# Exercise data
[Start of section]

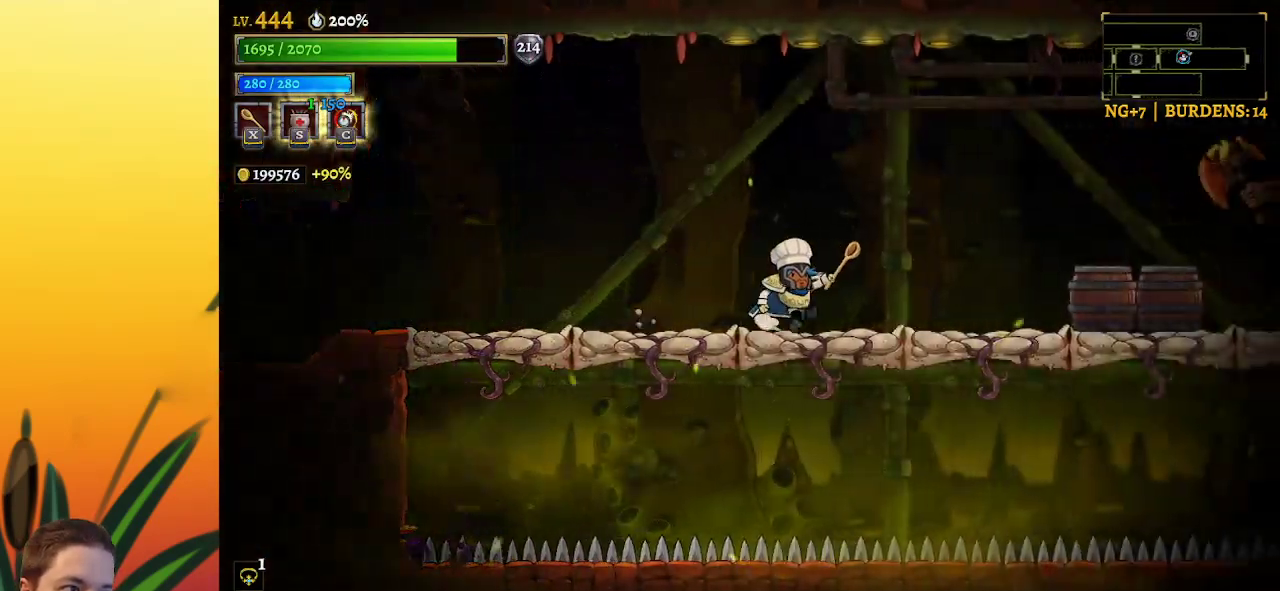
{"keys": [], "events": [[117, "x", "down"], [217, "x", "up"], [300, "right", "up"]]}
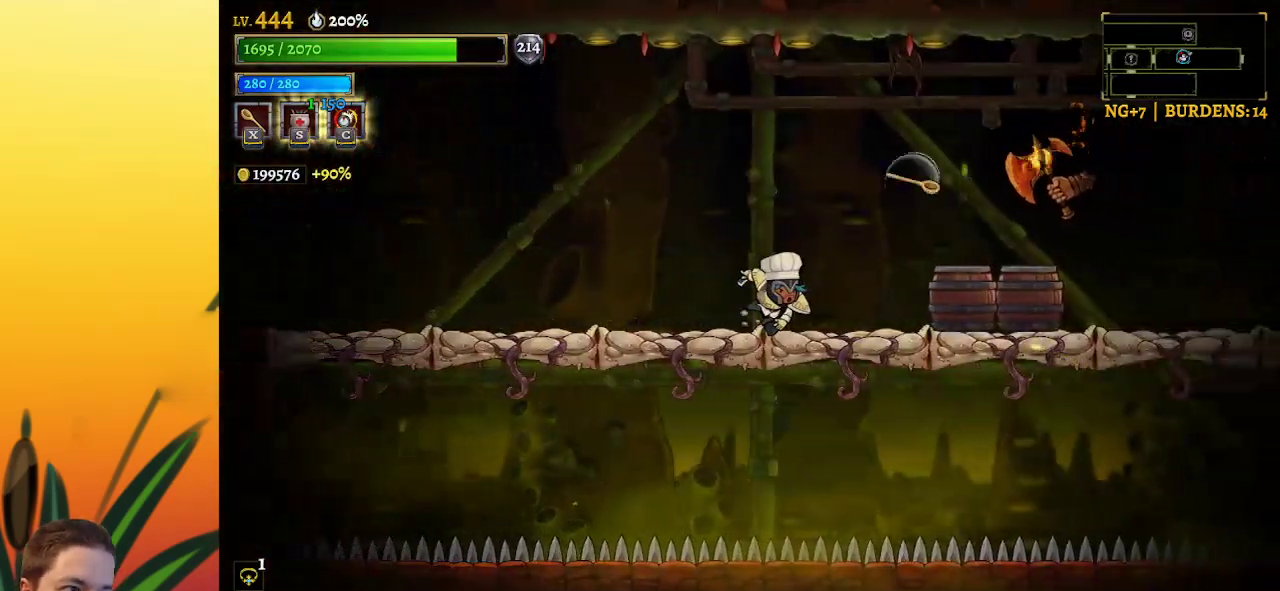
{"keys": [], "events": [[100, "left", "down"], [417, "left", "up"]]}
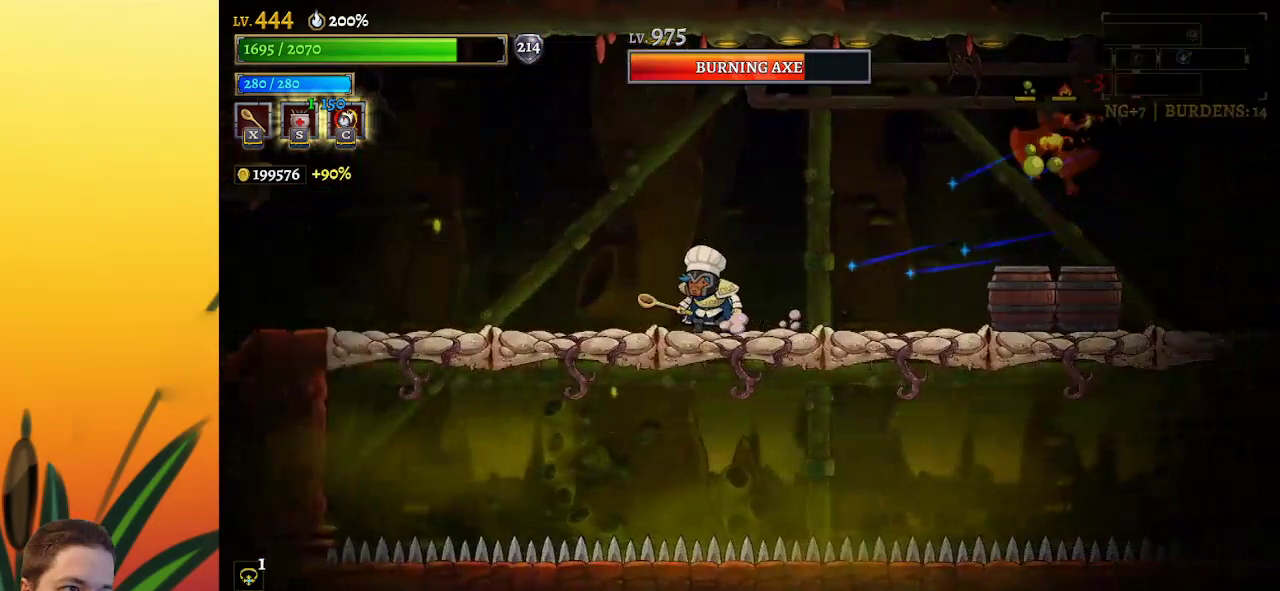
{"keys": [], "events": [[283, "right", "down"], [383, "right", "up"]]}
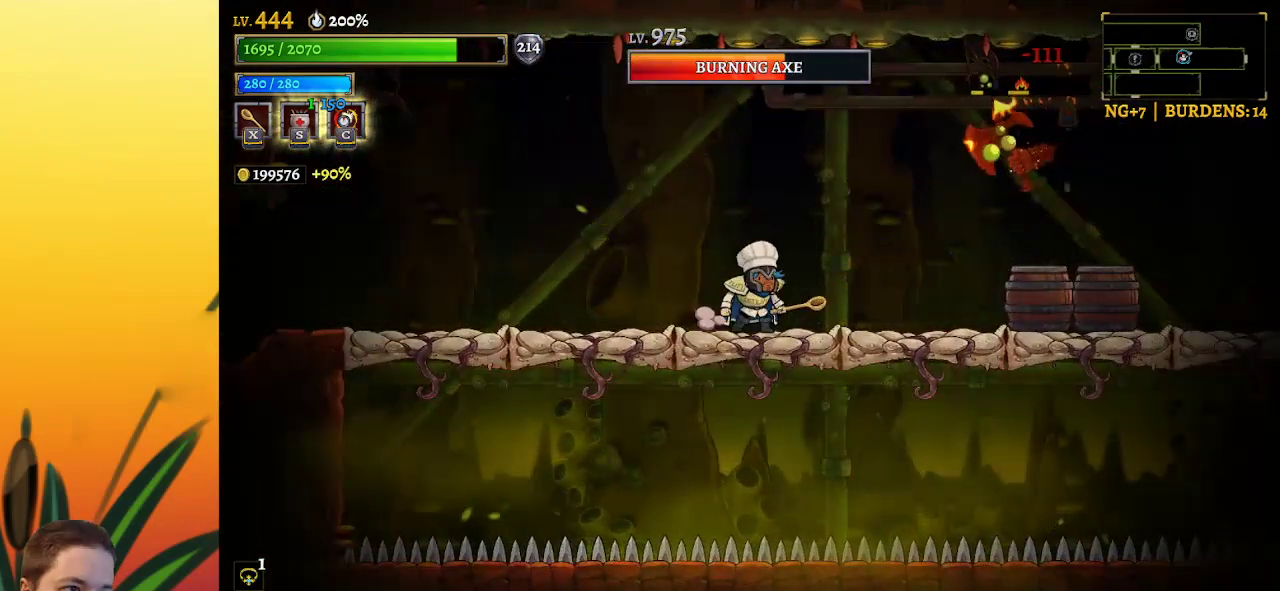
{"keys": [], "events": []}
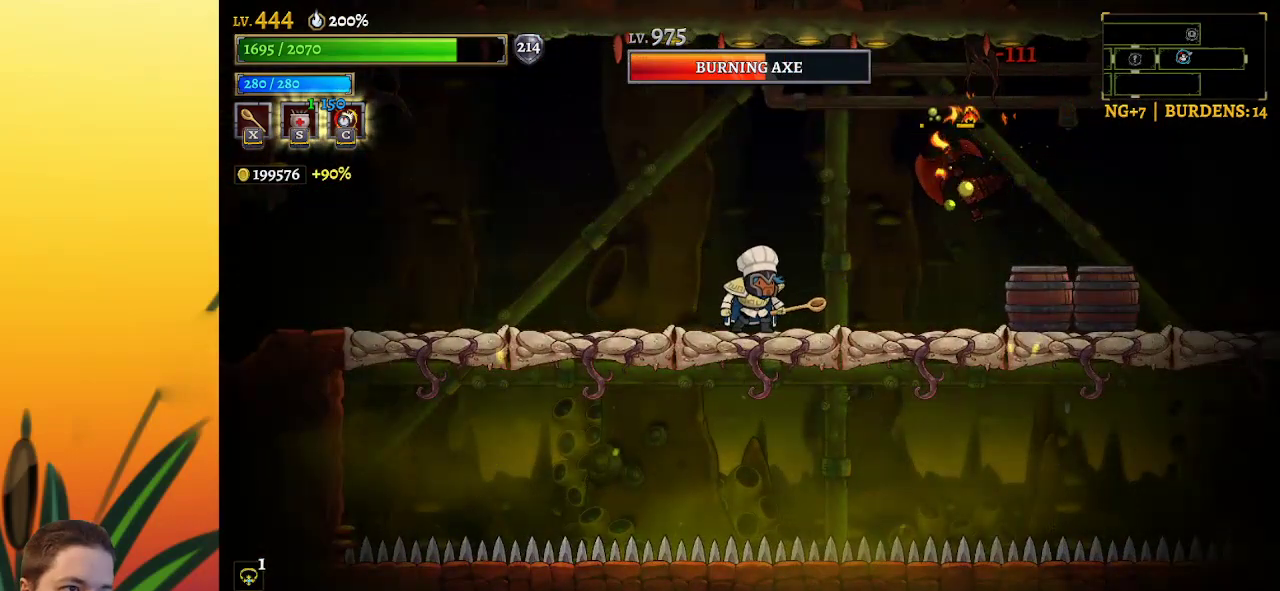
{"keys": [], "events": []}
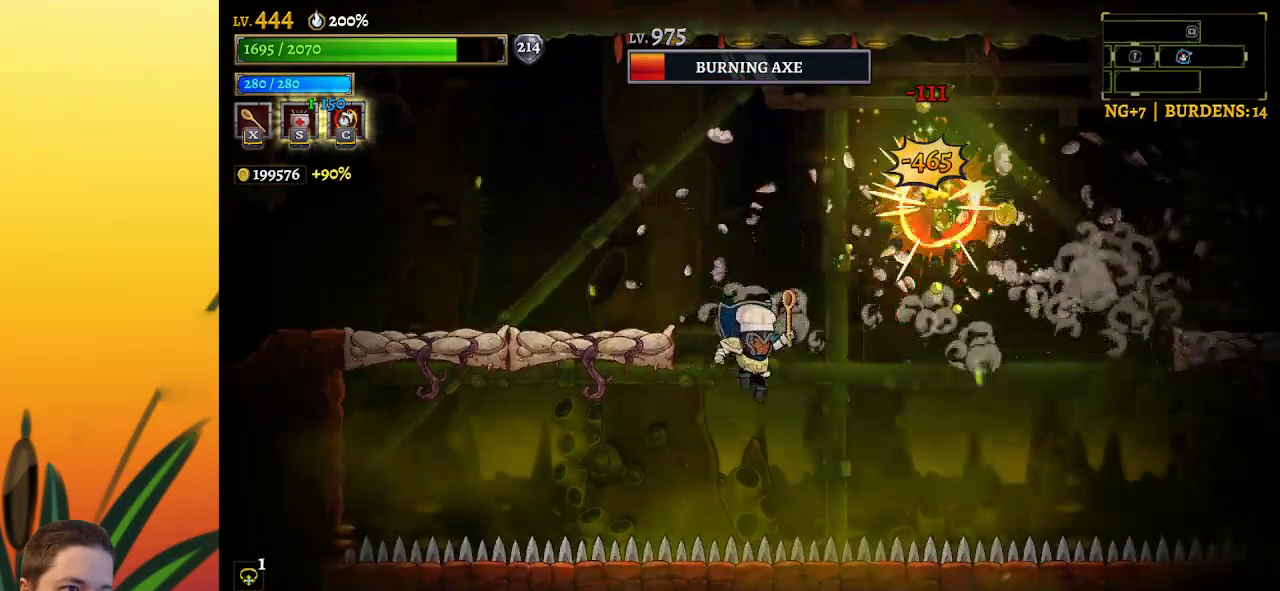
{"keys": ["z"], "events": [[200, "left", "down"], [200, "z", "down"], [483, "left", "up"]]}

[End of section]

# Exercise prompt
An exact copy of all entries is needed, with no pictures in it.

# Response to this exercise
{"keys": [], "events": [[117, "x", "down"], [217, "x", "up"], [300, "right", "up"]]}
{"keys": [], "events": [[100, "left", "down"], [417, "left", "up"]]}
{"keys": [], "events": [[283, "right", "down"], [383, "right", "up"]]}
{"keys": [], "events": []}
{"keys": [], "events": []}
{"keys": ["z"], "events": [[200, "left", "down"], [200, "z", "down"], [483, "left", "up"]]}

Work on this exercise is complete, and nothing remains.